**YOUR OBJECTIVE:** Please retype the data in full and exactly; the pictures are not part of the copy.

**STORED DATA:**
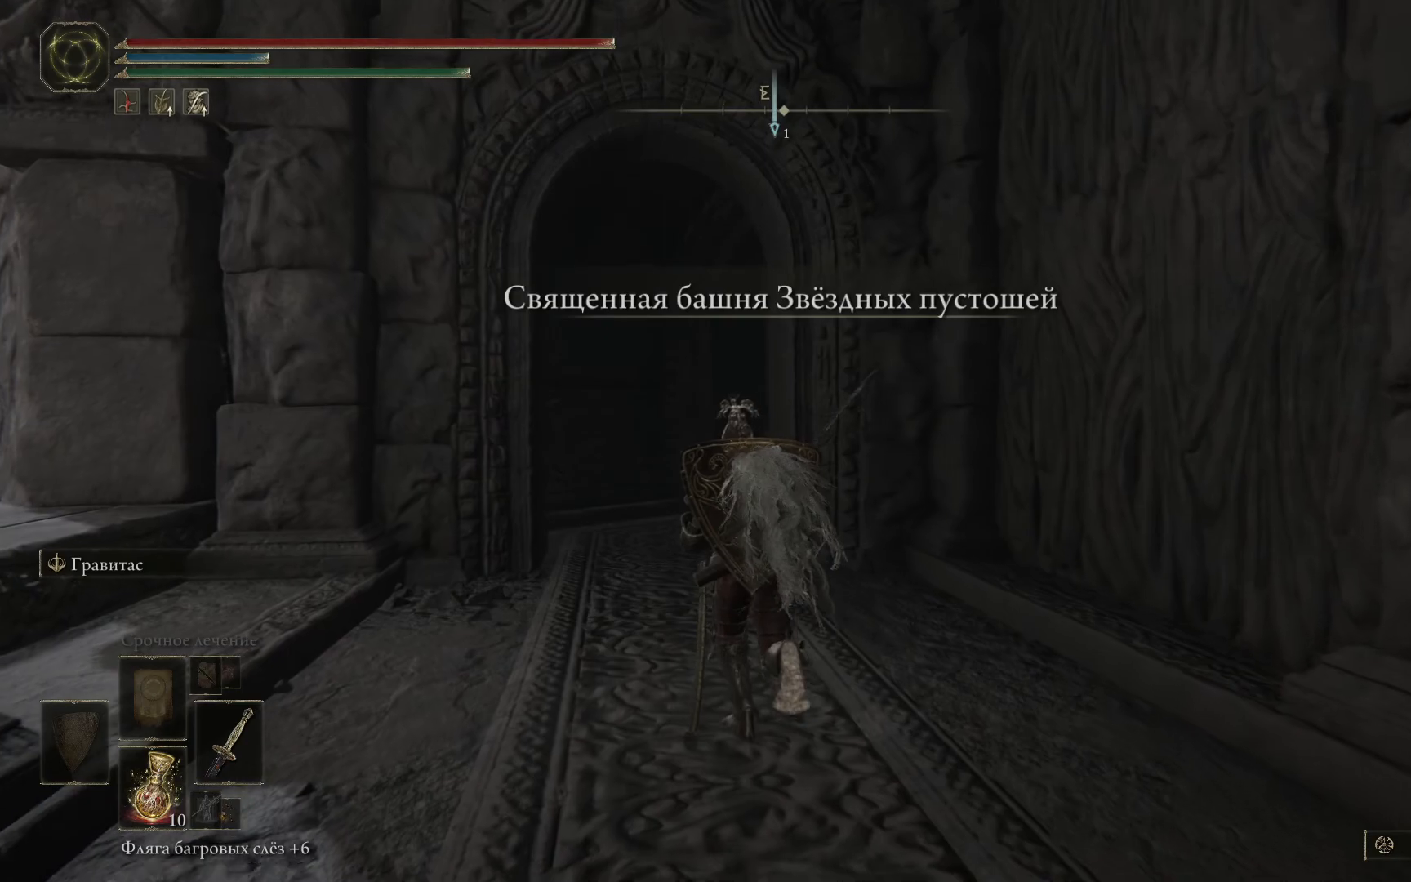
{"buttons": [], "left_stick": "up", "right_stick": "center", "events": []}
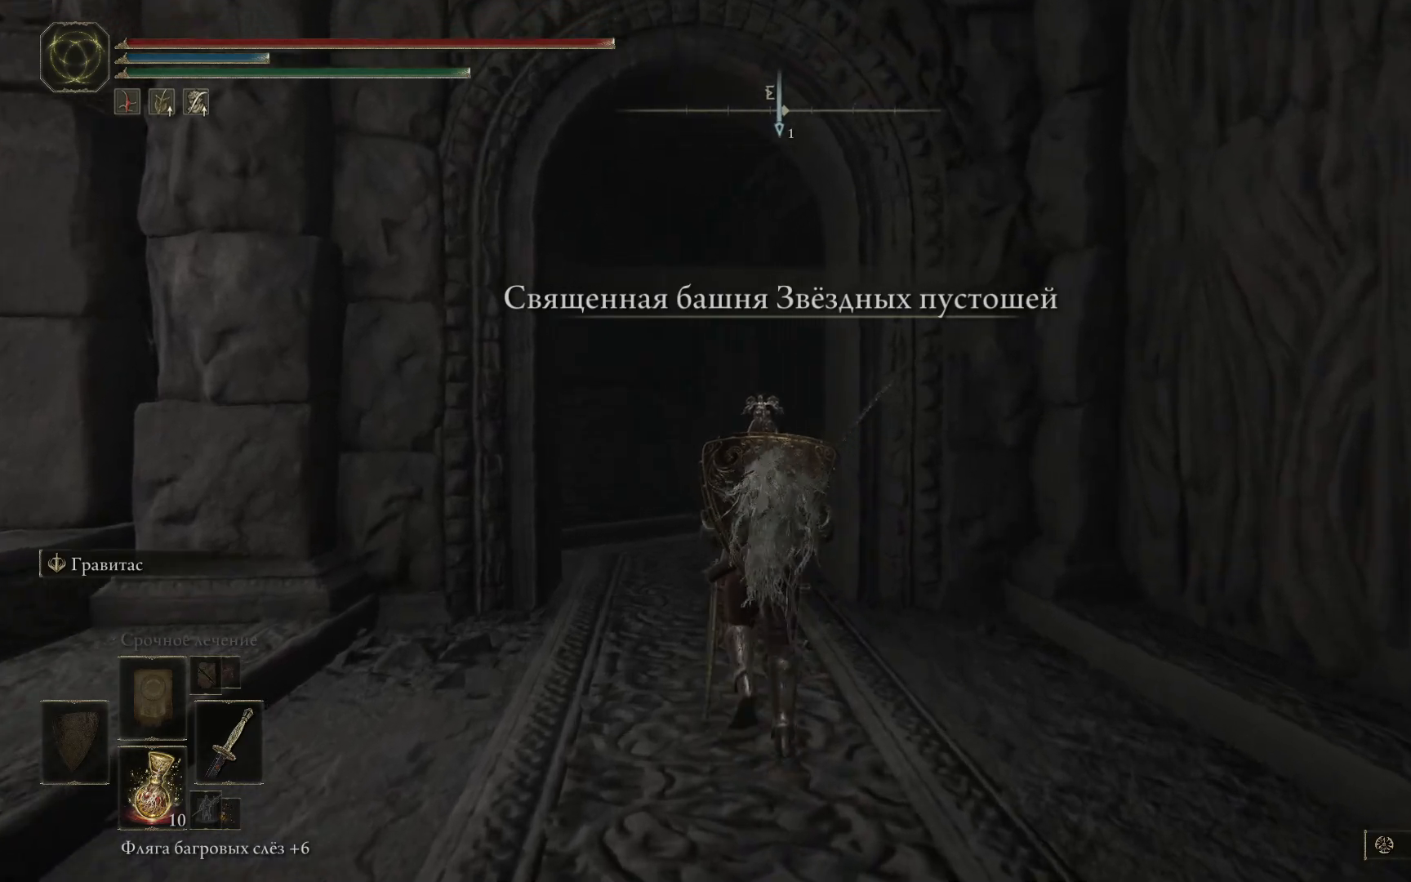
{"buttons": ["Y"], "left_stick": "up", "right_stick": "center", "events": [[133, "Y", "down"]]}
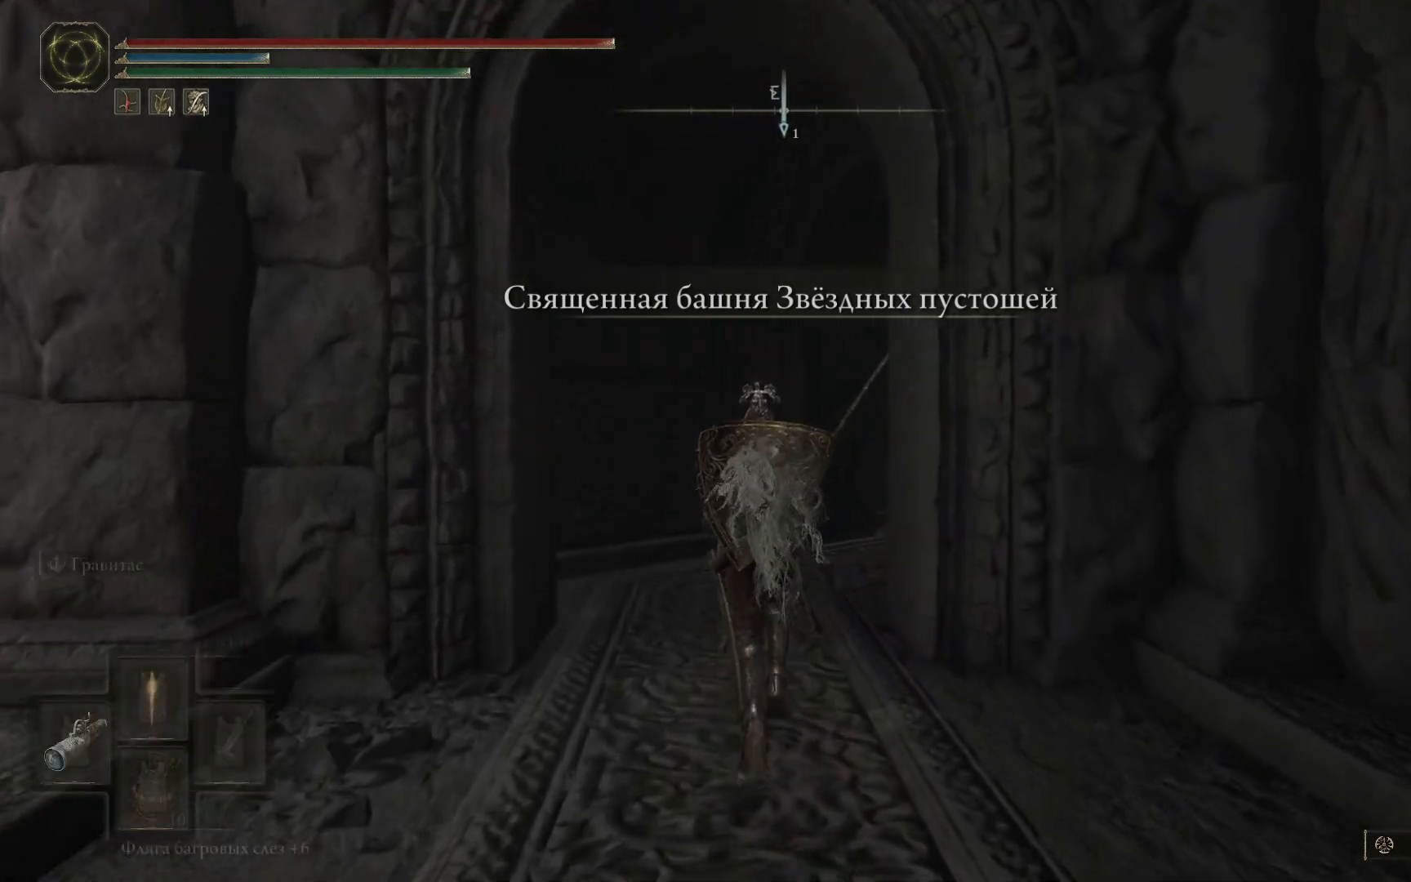
{"buttons": ["Y"], "left_stick": "up", "right_stick": "center", "events": [[184, "L1", "down"], [317, "L1", "up"]]}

**WRITTEN SOLUTION:**
{"buttons": [], "left_stick": "up", "right_stick": "center", "events": []}
{"buttons": ["Y"], "left_stick": "up", "right_stick": "center", "events": [[133, "Y", "down"]]}
{"buttons": ["Y"], "left_stick": "up", "right_stick": "center", "events": [[184, "L1", "down"], [317, "L1", "up"]]}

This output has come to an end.